Use of the Internet is growing in popularity due to the ever-expanding availability of information that is accessible on-line through various search tools, such as search engines. Across a local enterprise and remotely over the Internet, computer users are faced by having to sort through an overwhelming amount of information. The Internet is fast becoming the primary information search tool for obtaining information about products, places, people, etc. Unfortunately, the Internet is also quickly becoming a casualty of its own success due to unmanageable amounts of available data and the inability of users to receive desirable search results that are of efficient use to the users.
One problem associated with Internet search methodologies is the undesirable volume of search results obtained through a seemingly directed search. The amount of information available on any particular topic can be overwhelming to even the most seasoned Internet searcher. Typically, search results are filled with voluminous information that may not be appropriate for the search context desired by the searcher. Further, the searcher may desire certain information types over others. Certainly, it is a disadvantage to the searcher to have to sift through volumes of search results that seemingly do not pertain to the interests/desires of the searcher. Accordingly, tools such as search engines and document management systems can exacerbate the problem by pushing greater and greater amounts of information to users' desktops, creating the sense of being overwhelmed by data. Further, it is recognised that current search technologies are reactive and as such require a user to stop their current task and interrogate a data source to access information.
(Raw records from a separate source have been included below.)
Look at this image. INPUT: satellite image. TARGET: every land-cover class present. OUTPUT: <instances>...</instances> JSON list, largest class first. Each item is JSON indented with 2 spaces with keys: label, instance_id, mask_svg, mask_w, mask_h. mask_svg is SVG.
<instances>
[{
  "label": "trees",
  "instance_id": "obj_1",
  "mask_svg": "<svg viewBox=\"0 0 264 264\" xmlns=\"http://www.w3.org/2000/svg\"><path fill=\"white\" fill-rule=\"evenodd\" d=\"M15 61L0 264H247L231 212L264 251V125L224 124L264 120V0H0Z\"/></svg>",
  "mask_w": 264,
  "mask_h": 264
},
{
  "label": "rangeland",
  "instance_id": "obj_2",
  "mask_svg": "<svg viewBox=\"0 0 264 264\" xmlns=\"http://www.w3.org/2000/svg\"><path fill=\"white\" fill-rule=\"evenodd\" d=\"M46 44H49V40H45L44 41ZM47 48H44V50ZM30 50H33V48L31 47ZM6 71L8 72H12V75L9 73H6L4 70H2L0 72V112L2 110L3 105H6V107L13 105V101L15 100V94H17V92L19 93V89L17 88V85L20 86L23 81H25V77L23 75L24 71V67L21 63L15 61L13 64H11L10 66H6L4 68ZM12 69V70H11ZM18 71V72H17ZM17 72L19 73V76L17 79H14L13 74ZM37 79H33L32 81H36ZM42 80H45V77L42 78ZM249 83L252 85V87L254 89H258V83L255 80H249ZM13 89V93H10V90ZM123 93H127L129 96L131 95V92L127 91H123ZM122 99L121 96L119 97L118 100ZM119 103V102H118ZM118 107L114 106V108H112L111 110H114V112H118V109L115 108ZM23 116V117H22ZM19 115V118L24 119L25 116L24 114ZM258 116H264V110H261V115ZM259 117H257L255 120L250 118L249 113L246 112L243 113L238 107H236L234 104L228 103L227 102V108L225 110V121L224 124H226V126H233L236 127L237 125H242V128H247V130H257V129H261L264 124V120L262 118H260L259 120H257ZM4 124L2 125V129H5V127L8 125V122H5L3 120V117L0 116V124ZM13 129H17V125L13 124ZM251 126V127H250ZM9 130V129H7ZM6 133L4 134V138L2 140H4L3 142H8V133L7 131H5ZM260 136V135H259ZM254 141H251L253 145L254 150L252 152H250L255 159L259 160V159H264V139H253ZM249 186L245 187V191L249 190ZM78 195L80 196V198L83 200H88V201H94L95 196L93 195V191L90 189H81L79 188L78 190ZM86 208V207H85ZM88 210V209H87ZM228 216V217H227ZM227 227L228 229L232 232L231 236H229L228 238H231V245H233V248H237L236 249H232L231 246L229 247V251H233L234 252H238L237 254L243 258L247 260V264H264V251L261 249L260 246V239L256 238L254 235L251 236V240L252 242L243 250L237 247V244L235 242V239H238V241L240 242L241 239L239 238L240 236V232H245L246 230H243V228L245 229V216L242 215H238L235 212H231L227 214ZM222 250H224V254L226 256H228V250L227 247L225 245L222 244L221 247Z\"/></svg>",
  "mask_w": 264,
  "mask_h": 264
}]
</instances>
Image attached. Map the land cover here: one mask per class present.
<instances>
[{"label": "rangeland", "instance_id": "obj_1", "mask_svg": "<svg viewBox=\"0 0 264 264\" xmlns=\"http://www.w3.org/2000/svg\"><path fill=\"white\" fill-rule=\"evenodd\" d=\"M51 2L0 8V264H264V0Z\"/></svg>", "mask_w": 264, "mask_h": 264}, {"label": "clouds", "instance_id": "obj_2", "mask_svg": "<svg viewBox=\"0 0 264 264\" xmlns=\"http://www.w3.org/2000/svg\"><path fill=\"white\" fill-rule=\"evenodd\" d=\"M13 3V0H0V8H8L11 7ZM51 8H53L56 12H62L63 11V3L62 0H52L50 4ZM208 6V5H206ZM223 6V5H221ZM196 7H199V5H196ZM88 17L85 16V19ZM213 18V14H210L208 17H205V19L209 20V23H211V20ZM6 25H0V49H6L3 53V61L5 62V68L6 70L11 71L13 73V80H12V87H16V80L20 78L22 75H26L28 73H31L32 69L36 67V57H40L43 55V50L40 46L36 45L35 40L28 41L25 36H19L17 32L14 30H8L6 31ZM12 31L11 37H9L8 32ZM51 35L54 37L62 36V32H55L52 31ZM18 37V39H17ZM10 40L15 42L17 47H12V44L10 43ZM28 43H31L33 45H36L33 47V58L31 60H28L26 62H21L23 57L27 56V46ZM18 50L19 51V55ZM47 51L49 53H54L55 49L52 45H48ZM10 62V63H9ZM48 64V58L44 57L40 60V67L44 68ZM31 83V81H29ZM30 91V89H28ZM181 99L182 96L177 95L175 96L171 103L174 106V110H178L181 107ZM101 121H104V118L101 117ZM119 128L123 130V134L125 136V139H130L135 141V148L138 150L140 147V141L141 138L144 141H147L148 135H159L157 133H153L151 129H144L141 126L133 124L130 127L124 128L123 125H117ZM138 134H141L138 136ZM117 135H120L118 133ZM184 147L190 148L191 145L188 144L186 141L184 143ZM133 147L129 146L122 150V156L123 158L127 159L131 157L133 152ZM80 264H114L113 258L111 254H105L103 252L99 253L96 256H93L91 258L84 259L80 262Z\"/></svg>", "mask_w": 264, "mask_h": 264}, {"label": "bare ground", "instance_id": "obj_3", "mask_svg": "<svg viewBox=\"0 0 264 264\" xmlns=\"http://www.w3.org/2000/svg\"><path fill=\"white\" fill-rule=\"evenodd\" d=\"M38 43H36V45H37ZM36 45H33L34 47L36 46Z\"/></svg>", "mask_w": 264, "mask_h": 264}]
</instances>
Further, adding to the “information chaos” is the fact that many of today's computer users are working on multiple, often dissimilar projects, and the ordered and optimized access of the user to relevant information stored in their computers (in relation to their current project), can be problematic. This lack of organizational capability can significantly detract from a user's (e.g. lawyer, accountant, consultant, educator, doctor . . . ) ability to efficiently work via their computer with information that is related to their current project. Common questions related to information disorganisation on a user's computer are: “Which relevant documents were on the desktop?”; “Which email threads are part of the project?”; “What web searches and results were within the project?”; “What documents, presentation, data, emails, pictures, videos were part of the project?”; and “Which files were on the desktop system, a server or in a document management system?”. One solution to this organizational problem is for the user to manually create and manage a number of directories and folders for related information. However, the nature of this type of organization is that any desired changes require much manual effort on the part of the user.
A further disadvantage of current search technologies is that multiple searchers search in isolation, even though there may be many searchers currently searching for similar subject matter (e.g. cheap trip to Florida) online. Accordingly, the multiple searchers are unable to leverage each other's time spent on the task of finding the similar subject matter.